Cambodia stampede kills at least 375 at festival

Military police look at a bridge where a stampede took place in Phnom PenhReuters – Military police look at a bridge where a stampede took place in Phnom Penh, November 23, 2010. REUTERS/ …
PHNOM PENH (Reuters) – A stampede on a bridge in Cambodia's capital killed at least 375 people when thousands panicked, pinning and trampling revelers on the last day of a festival marking the end of the rainy season.
The stampede began late on Monday on a small bridge lined with lights connecting Phnom Penh to an island where a crowd of mostly young people had gathered to celebrate the water festival and watch a concert.
Survivors said panic set in when shouts went up that several people had been electrocuted. Police said some people also shouted that the bridge was about to collapse as thousands of people were heading back to the city center.
The victims suffocated or were trampled and some survivors said they were wedged into the crowd of living and dead for hours. Police sprayed water so survivors could drink, some said.
"People were shouting that someone had been electrocuted, to run back," Touch Loch, 18, told Reuters. "I fell and people stepped on me until I passed out. When I woke I was here in hospital."
"People were crying for their fathers and mothers."
State television said at least 240 of the dead were women.
Government spokesman Phay Siphan said some bodies had not been recovered, suggesting the death toll could climb beyond 375.
Khon Sros, 19, said from her hospital bed some people had leapt off the bridge to escape but she had been pinned in the crowd from her waist down until police pulled her out.

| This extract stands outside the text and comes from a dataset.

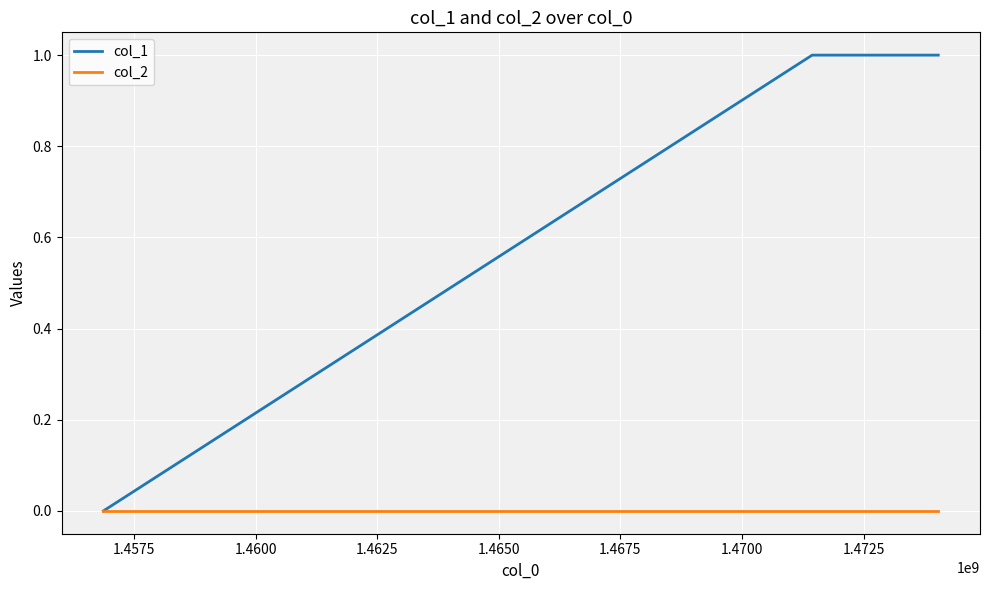

How many values in the col_1 series are below 1?

1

"One man died near me. He was weak and didn't have enough air."
Touch Theara, 38, said she had been stuck in the crowd for three hours: "I thought I was dead ... Police sprayed water at us. We were just opening our mouths to drink."

Prime Minister Hun Sen apologized for the disaster in which at least 755 people were hurt. He ordered an investigation as television footage showed relatives weeping over the bodies of the dead piled one on top of the other.
"This is the biggest tragedy in more than 31 years after the Pol Pot regime," he said, referring to the Khmer Rouge, whose agrarian revolution from 1975-1979 killed an estimated 1.7 million people in Cambodia under the command of Pol Pot.
He declared Thursday a day of mourning.
ROWS OF DEAD
Emergency crews carried lifeless bodies and laid them out in rows for identification.
Many bodies were piled into ambulances and trucks and taken to city hospitals where paramedics searched for signs of life. Hospital wards and corridors were packed with injured.
Hun Sen urged the country to remain calm and ruled out terrorism as a cause for the catastrophe, which took place on the third and final day of the Bon Om Touk water festival.
The festival is the biggest carnival in a city that was for years starved of entertainment as it recovered from Khmer Rouge rule and years of war and isolation.
It marks the end of the life-giving rains when the swollen Tonle Sap river changes course and begins flowing back out of Cambodia's great lake into the Mekong river and down to the South China Sea in southern Vietnam.
An estimated 5 million of Cambodia's 14 million people pour in to the city from the countryside and crowds throng riverbanks to watch traditional boat races, eat and drink.
Flashing colored lights lined the small bridge at the heart of the disaster. Piles of shoes, clothes and possessions dropped in the crush littered the ground.
The bridge connects the capital to Koh Pich, or Diamond Island, a small stretch of land filled with new exhibition centers, restaurants and stalls. It is particularly popular with women shoppers during the festival, when traders offer discounts.
The stampede was the world's worst since January 2006, when 362 Muslim pilgrims were crushed to death while performing a stoning ritual at the entrance to the Jamarat Bridge near Mecca in Saudi Arabia.